The health care web site wasn’t one stop shopping.
Via Miami Herald
Luis Martinez of Hialeah survived two heart attacks during the more than 10 years that he went without health insurance.
So he was relieved to finally find coverage on the Affordable Care Act’s insurance exchange in March, two weeks before the enrollment deadline.
But four months after he and his wife signed up for a subsidized, bronze-level health plan with Coventry, Martinez, 51, said he feels as though he has fallen into a black hole of government bureaucracy while trying to prove his income and his wife’s citizenship in order to keep their coverage, part of a national effort to verify policyholders’ eligibility.
Martinez, who has stents implanted in his coronary arteries, said he has tried repeatedly for more than a month to comply with the government’s requests for additional documentation to resolve inconsistencies in his personal information — or risk losing his $457 monthly subsidy, and health insurance for him and his wife, Rocio Balbin, 46.
So far, officials with the U.S. Department of Health and Human Services are not satisfied with his response.
“I am against time,” said Martinez, a computer systems administrator who is studying at night to earn a bachelor’s degree in electrical engineering. “I have a dream, and I want to finish my career before I die. This is stressing me out.”

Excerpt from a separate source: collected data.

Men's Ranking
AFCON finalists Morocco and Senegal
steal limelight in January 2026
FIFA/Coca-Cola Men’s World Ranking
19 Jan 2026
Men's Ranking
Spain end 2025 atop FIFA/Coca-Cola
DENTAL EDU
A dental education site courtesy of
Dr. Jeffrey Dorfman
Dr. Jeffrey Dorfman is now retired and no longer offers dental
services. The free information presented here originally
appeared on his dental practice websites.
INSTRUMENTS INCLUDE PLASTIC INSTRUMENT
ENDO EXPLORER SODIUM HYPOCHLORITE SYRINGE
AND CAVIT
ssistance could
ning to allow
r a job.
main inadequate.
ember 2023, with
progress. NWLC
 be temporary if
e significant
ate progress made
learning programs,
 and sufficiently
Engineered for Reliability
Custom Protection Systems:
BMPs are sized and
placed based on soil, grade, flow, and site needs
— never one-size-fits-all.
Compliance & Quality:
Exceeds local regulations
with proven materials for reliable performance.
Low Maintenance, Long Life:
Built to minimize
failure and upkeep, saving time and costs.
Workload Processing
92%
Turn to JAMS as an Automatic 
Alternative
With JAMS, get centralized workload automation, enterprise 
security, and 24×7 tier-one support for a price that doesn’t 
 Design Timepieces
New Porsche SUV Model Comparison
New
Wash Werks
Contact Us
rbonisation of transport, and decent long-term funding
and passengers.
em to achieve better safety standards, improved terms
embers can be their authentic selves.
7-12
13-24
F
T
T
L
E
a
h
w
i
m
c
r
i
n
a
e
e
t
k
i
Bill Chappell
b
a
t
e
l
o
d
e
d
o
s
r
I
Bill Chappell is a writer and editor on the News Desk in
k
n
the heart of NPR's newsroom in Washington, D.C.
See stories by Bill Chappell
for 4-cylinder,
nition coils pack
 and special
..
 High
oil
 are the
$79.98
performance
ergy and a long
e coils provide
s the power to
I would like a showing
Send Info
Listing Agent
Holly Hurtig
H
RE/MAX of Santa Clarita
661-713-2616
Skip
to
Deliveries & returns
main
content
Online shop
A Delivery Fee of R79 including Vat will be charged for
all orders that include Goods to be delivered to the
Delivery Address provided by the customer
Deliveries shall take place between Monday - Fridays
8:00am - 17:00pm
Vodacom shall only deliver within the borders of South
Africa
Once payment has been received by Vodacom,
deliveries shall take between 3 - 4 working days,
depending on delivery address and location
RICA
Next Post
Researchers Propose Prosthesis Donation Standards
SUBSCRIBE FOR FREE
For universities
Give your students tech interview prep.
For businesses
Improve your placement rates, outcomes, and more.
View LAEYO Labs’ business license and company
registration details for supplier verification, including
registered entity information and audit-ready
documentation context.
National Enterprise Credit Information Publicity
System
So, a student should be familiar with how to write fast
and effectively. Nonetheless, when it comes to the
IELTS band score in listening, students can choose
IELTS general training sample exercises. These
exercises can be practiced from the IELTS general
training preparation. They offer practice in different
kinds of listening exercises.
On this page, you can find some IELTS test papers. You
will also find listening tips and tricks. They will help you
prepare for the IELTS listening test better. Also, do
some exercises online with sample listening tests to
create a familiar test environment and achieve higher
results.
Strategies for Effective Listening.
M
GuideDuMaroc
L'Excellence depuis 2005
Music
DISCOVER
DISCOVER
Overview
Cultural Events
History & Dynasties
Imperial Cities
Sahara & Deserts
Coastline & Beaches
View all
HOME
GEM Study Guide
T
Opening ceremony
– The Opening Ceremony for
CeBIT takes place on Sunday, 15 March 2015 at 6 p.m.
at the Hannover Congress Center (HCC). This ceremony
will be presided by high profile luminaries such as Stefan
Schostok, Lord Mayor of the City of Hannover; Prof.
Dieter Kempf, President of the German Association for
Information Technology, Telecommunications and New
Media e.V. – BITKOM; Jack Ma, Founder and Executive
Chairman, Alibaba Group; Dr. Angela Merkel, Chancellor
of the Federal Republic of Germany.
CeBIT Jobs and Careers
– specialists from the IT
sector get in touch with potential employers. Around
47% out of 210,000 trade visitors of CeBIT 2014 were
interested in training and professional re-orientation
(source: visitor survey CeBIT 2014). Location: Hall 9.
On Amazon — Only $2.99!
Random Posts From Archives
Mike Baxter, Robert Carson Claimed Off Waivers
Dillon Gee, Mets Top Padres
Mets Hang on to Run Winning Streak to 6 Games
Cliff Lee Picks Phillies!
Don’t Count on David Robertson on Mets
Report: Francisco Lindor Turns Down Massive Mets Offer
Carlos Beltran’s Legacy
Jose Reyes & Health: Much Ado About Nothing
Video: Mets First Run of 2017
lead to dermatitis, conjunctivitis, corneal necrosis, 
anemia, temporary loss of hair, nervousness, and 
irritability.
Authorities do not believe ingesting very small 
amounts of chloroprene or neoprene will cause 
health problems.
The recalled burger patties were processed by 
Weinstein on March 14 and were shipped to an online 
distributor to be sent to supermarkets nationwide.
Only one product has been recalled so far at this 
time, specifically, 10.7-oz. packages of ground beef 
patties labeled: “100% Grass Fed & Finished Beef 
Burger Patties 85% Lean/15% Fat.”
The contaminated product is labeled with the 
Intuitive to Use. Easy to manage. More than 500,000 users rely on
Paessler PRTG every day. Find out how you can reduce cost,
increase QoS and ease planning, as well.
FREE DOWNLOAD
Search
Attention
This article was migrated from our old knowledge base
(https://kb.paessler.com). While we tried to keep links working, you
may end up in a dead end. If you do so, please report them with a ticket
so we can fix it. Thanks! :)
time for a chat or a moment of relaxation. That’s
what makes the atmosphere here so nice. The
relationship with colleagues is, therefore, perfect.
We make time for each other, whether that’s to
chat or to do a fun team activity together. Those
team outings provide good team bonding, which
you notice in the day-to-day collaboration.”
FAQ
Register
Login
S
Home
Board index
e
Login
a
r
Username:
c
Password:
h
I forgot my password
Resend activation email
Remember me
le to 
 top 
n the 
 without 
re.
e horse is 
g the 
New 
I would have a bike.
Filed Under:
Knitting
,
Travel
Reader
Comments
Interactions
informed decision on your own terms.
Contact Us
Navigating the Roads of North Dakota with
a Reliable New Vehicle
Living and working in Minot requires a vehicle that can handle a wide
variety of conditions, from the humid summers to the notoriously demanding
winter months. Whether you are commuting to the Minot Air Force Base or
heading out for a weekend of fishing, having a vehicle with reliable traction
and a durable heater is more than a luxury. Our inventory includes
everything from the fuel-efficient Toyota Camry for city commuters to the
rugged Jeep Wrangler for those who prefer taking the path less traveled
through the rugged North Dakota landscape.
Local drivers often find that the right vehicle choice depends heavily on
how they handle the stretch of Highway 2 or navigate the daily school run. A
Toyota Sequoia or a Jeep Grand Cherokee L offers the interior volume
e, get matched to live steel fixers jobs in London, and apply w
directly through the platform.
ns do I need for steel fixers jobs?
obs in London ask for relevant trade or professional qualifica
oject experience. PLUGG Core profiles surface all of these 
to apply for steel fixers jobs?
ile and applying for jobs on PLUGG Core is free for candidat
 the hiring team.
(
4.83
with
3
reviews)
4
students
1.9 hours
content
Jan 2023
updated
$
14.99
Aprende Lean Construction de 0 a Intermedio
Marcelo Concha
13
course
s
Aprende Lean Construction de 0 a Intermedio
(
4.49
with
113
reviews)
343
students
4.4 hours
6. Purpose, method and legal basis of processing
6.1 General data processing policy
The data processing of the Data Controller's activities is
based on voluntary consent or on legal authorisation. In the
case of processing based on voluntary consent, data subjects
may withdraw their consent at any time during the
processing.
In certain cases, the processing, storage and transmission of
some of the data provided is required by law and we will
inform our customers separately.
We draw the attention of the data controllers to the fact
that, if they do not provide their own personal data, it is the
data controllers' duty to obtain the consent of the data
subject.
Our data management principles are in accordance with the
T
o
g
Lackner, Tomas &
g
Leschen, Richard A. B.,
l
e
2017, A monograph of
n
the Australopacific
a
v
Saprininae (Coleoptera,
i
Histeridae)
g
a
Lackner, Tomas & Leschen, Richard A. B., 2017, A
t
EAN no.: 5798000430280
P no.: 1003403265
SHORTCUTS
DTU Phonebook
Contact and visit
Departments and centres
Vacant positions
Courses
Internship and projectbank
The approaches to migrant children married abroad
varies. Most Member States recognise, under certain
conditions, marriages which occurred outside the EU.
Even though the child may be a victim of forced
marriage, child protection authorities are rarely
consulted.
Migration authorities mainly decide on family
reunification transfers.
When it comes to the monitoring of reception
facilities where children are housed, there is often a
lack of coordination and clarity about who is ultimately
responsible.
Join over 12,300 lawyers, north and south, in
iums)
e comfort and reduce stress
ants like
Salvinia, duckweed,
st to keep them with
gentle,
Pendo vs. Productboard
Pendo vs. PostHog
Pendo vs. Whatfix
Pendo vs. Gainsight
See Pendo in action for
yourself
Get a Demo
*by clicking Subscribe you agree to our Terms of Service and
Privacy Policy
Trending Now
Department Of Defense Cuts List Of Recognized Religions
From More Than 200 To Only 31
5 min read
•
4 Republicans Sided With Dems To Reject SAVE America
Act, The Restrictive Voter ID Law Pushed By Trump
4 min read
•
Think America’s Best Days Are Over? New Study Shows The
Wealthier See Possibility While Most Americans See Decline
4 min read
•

HHS officials declined to comment on Martinez’s case, but the agency is contacting hundreds of thousands of people with subsidized health plans bought under the ACA to verify their eligibility, particularly income and citizenship status, months after they first applied for and received financial aid to help them pay premiums and out-of-pocket costs for their coverage.
About eight million people signed up for a health plan through the ACA exchanges. According to the Kaiser Family Foundation, 85 percent of them were eligible for financial aid, and the government is expected to deliver about $10 billion in subsidies during the first year.
Healthcare analysts say some consumers will end up paying higher monthly premiums as a result of the verification process, while others may have to repay some or all of their subsidies if they are found to be ineligible.
But for some, like Martinez, the verification process has become a maze of red tape.
Martinez has receipts showing that he mailed at least five identical packages — containing, he said, copies of his U.S. passport, his wife’s residency card, their 2013 income tax statement and his Florida driver license — by certified mail to the HHS-designated address in London, Kentucky.